Here at the Library, we also keep a full range of papers, both broadsheet and tabloid. The story running on the front page of all of them today is another sad tale in the continued saga of the Side Street Strangler. These poor young boys are perhaps living on the shadier side of the tracks but that doesn’t mean that they deserve what happens to them, poor things. It must be a monster who picks up a young man and does the things described – if you haven’t been following it, well, first of all I don’t know where you’ve been because it has been all over the news, and secondly, I can’t bring myself to repeat the atrocities that are delightfully regaled in the newspapers – they are all over there in case I’ve piqued your interest and you would like to look yourselves. Basically, these poor unfortunates are picked up by a man who is trawling for…well, you know the things that some men look for outside of the home, late at night on the dimly lit side of the street. Five times it’s happened in the last six months.

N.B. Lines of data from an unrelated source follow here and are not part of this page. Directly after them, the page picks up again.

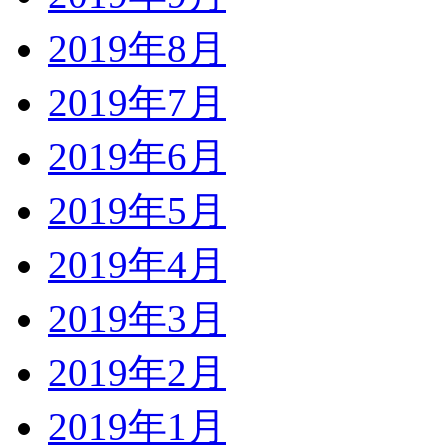
2019年8月
2019年7月
2019年6月
2019年5月
2019年4月
2019年3月
2019年2月
2019年1月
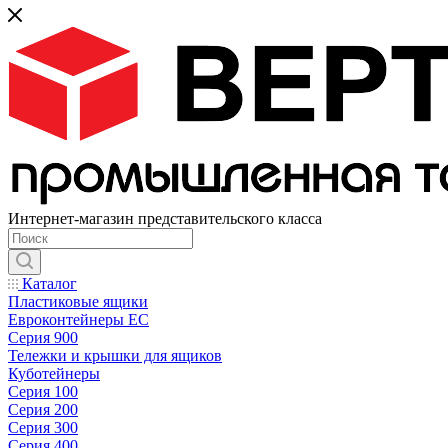
Интернет-магазин представительского класса
Каталог
Пластиковые ящики
Евроконтейнеры ЕС
Серия 900
Тележки и крышки для ящиков
Куботейнеры
Серия 100
Серия 200
Серия 300
Серия 400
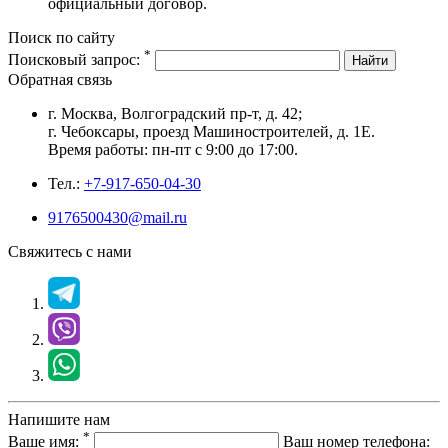
официальный договор.
Поиск по сайту
*
Поисковый запрос:
Найти
Обратная связь
г. Москва, Волгоградский пр-т, д. 42;
г. Чебоксары, проезд Машиностроителей, д. 1Е.
Время работы: пн-пт с 9:00 до 17:00.
Тел.:
+7-917-650-04-30
9176500430@mail.ru
Свяжитесь с нами
Напишите нам
*
Ваше имя:
Ваш номер телефона:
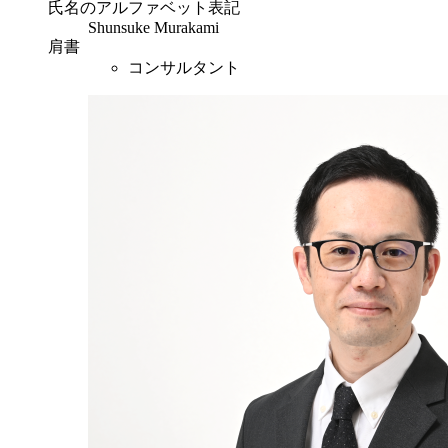
氏名のアルファベット表記
Shunsuke Murakami
肩書
コンサルタント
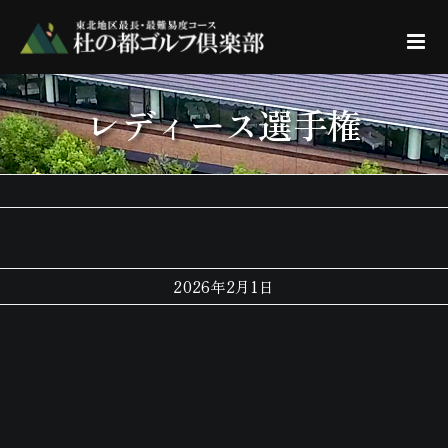
Skip
to
content
レディース選手権
2026年2月1日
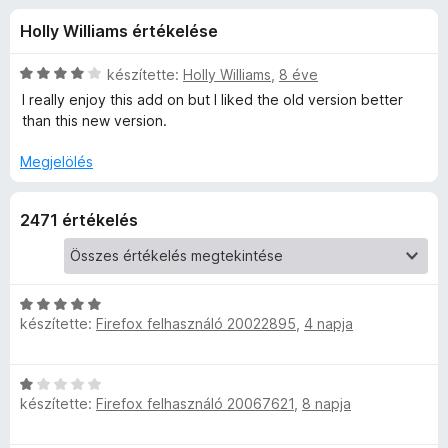
p
r
e
Holly Williams értékelése
t
g
t
é
é
k
C
készítette:
Holly Williams
,
8 éve
s
S
e
s
I really enjoy this add on but I liked the old version better
z
l
i
than this new version.
é
l
í
e
s
l
t
Megjelölés
:
a
ő
c
4
g
k
2471 értékelés
,
o
u
4
s
/
é
5
r
r
t
C
készítette:
Firefox felhasználó 20022895
,
4 napja
é
s
i
k
i
e
l
t
C
l
l
készítette:
Firefox felhasználó 20067621
,
8 napja
s
é
a
i
y
s
g
l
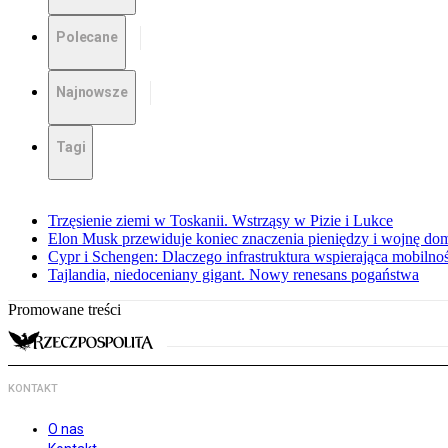
Polecane
Najnowsze
Tagi
Trzęsienie ziemi w Toskanii. Wstrząsy w Pizie i Lukce
Elon Musk przewiduje koniec znaczenia pieniędzy i wojnę do
Cypr i Schengen: Dlaczego infrastruktura wspierająca mobilno
Tajlandia, niedoceniany gigant. Nowy renesans pogaństwa
Promowane treści
KONTAKT
O nas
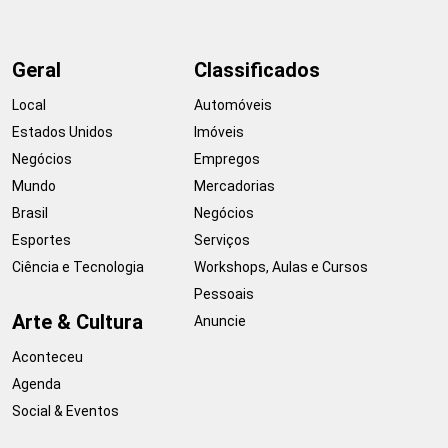
Geral
Classificados
Local
Automóveis
Estados Unidos
Imóveis
Negócios
Empregos
Mundo
Mercadorias
Brasil
Negócios
Esportes
Serviços
Ciência e Tecnologia
Workshops, Aulas e Cursos
Pessoais
Arte & Cultura
Anuncie
Aconteceu
Agenda
Social & Eventos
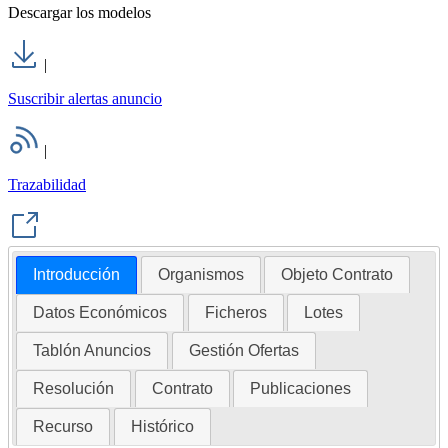
Descargar los modelos
|
Suscribir alertas anuncio
|
Trazabilidad
Introducción
Organismos
Objeto Contrato
Datos Económicos
Ficheros
Lotes
Tablón Anuncios
Gestión Ofertas
Resolución
Contrato
Publicaciones
Recurso
Histórico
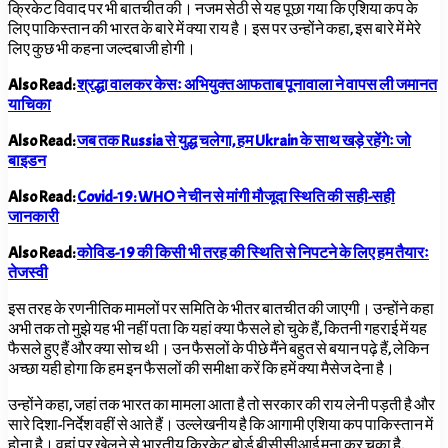
क्रिकेट विवाद पर भी बातचीत की। नजम सेठी से यह पूछा गया कि एशिया कप के
लिए पाकिस्तान की भारत के बारे में क्या राय है। इस पर उन्होंने कहा, इस बारे में मेरे
लिए कुछ भी कहना जल्दबाजी होगी।
Also Read:
श्रद्धा वालकर केसः अभियुक्त आफताब पूनावाला ने वापस ली जमानत
याचिका
Also Read:
जब तक Russia से युद्ध चलेगा, हम Ukrain के साथ खड़े रहेंगेः जो
बाइडन
Also Read:
Covid-19: WHO ने चीन से मांगी मौजूदा स्थिति की सही-सही
जानकारी
Also Read:
कोविड-19 की किसी भी तरह की स्थिति से निपटने के लिए हम तैयारः
तेजस्वी
इस तरह के रणनीतिक मामलों पर समिति के भीतर बातचीत की जाएगी। उन्होंने कहा
अभी तक तो मुझे यह भी नहीं पता कि यहां क्या फैसले हो चुके हैं, कितनी गहराई में यह
फैसले हुए हैं और क्या सोच थी। उन फैसलों के पीछे मैंने बहुत से बयान पढ़े हैं, लेकिन
अच्छा यही होगा कि हम इन फैसलों की समीक्षा करें कि हमें क्या मैसेज देना है।
उन्होंने कहा, जहां तक भारत का मामला आता है तो सरकार की राय लेनी पड़ती है और
सारे दिशा-निर्देश वहीं से आते हैं। उल्लेखनीय है कि आगामी एशिया कप पाकिस्तान में
होना है। वहां पर खेलने से भारतीय क्रिकेट बोर्ड बीसीसीआई मना कर चुका है,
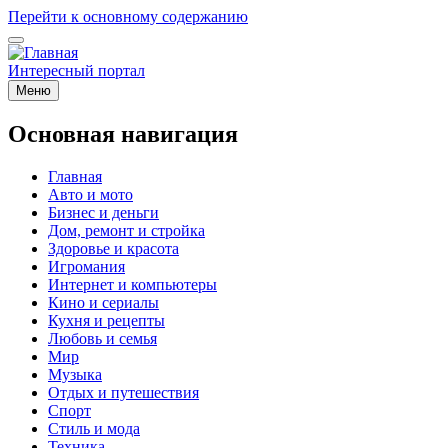
Перейти к основному содержанию
Интересный портал
Меню
Основная навигация
Главная
Авто и мото
Бизнес и деньги
Дом, ремонт и стройка
Здоровье и красота
Игромания
Интернет и компьютеры
Кино и сериалы
Кухня и рецепты
Любовь и семья
Мир
Музыка
Отдых и путешествия
Спорт
Стиль и мода
Техника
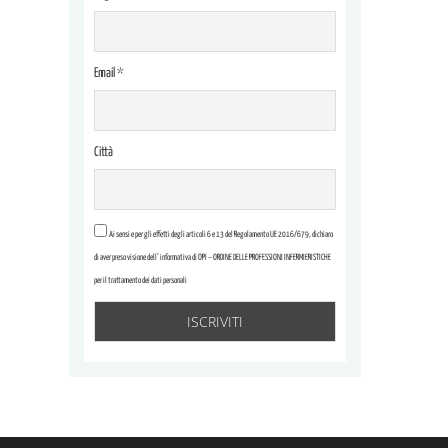
Email *
Città
Ai sensi e per gli effetti degli articoli 6 e 13 del Regolamento UE 2016/679, dichiaro
di aver preso visione dell’ informativa di OPI – ORDINE DELLE PROFESSIONI INFERMIERISTICHE
per il trattamento dei dati personali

The papers say he’s picking up speed, killing with more ferocity now, but it looks like they have a lead, however tenuous it may be. They say the man they are looking for drives a dark coloured Ford sedan. Well, I call it tenuous because we all know how popular those cars are, don’t we? I mean, we have a dark coloured Ford sedan, as I’m sure do some of you and half the people in the city! Scepticism aside, I do hope the police catch him soon. I mean, he could be anyone! He could be anywhere! We could have passed him in the street and not known about it, such is the anonymous society we live in. This is why institutions such as the Library are so important. Back when I was a girl, the Library was seen as one of the hubs of the community, and it is my fervent wish that it will be that way again.
And that concludes my talk today, Ladies and Gentlemen. I hope this introductory session has whetted your appetite for what’s to come, which is, I hope, many a pleasant hour passed in our Library. And if you quite literally have worked up an appetite, why, you can visit our café bar! It wouldn’t have had a place in the old Library, but I have to admit it is a very welcome addition to the new one. That’s progression for you. And my children call me old-fashioned! Now, does anyone have any questions? No? Good, good. I’ll let you get on with it then, happy browsing, and remember, if you have any problems, the staff will be more than happy to help, or you could just ask for me, Lillian Broadbent, Chief Librarian.